3 Risks Of Relying On Balance Transfer Credit Cards

The use of credit cards can assist in improving one’s credit score as well as provide spending power to consumers.

In the event that you have accumulated a high balance and are unable to repay it in a timely manner, a balance transfer credit card may be able to offer you some relief.

A balance transfer credit card can offer a low or even 0% APR promotion, making it easier for you to pay off your credit card debt and save money in the process.

Risk 1: Your credit rating is affected

Each time you apply for a new credit card, the issuer runs a hard inquiry on your credit report, which can temporarily lower your credit score by a few points.
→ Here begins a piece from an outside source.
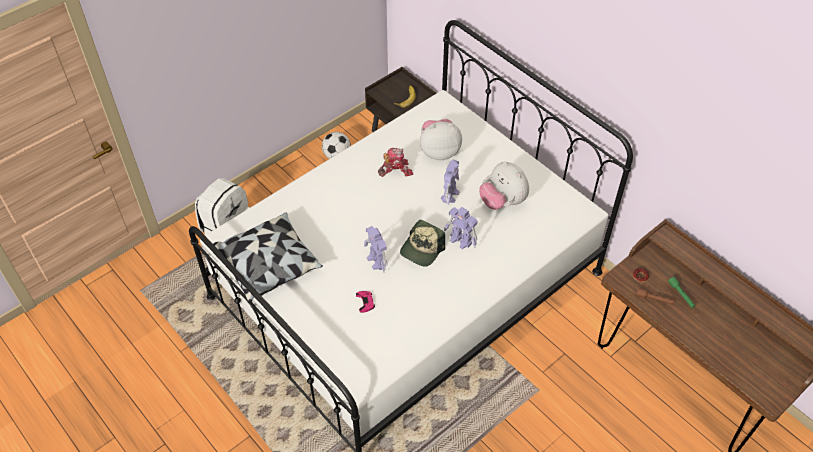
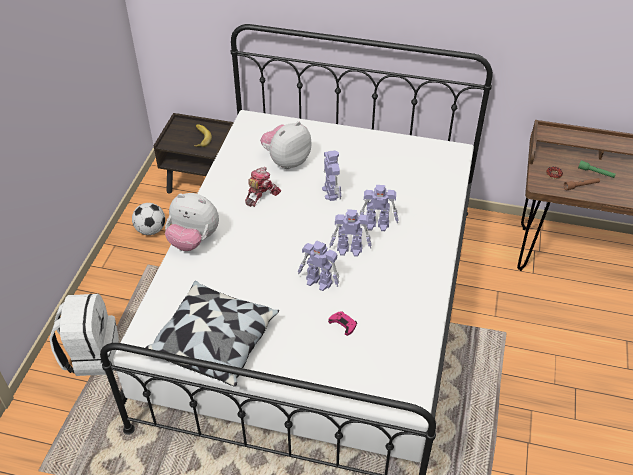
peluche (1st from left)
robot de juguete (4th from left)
In addition, if you transfer a balance from a higher limit card to a lower limit card, your credit utilization ratio, which is the percentage of your credit limit that you are using, may change.

Risk 2: Most cards charge balance transfer fees

There are some exceptions, but most balance transfer credit cards charge a balance transfer fee, which typically ranges from 3% to 5% of the transfer amount.

So, if you transfer $5,000 from one card to another, the card issuer would typically add between $150 and $250 to your balance.

Risk 3: It doesn’t solve the core problem

Using a balance transfer card will not resolve the issue of overspending on your credit cards. In the event that you do add more debt to your existing debt by making purchases, this could only make your situation worse.

Consider reducing or even eliminating your credit card spending while paying down a balance transfer in order to mitigate this threat. Furthermore, it is also recommended to avoid making new purchases on the balance transfer card until the transfer has been repaid in full.

In the event that you make a payment in excess of your minimum payment, your highest interest rate balance will be paid first.

As a result, if you make new purchases that accrue interest, any payment above the minimum will go there first, making it more difficult to pay down the transfer balance.

In some cases, it may make more sense to use a personal loan to consolidate your credit card debt instead of a balance transfer card.

Personal loans don’t come with introductory 0% APR promotions, but they do provide a set repayment term, which you won’t get with a credit card.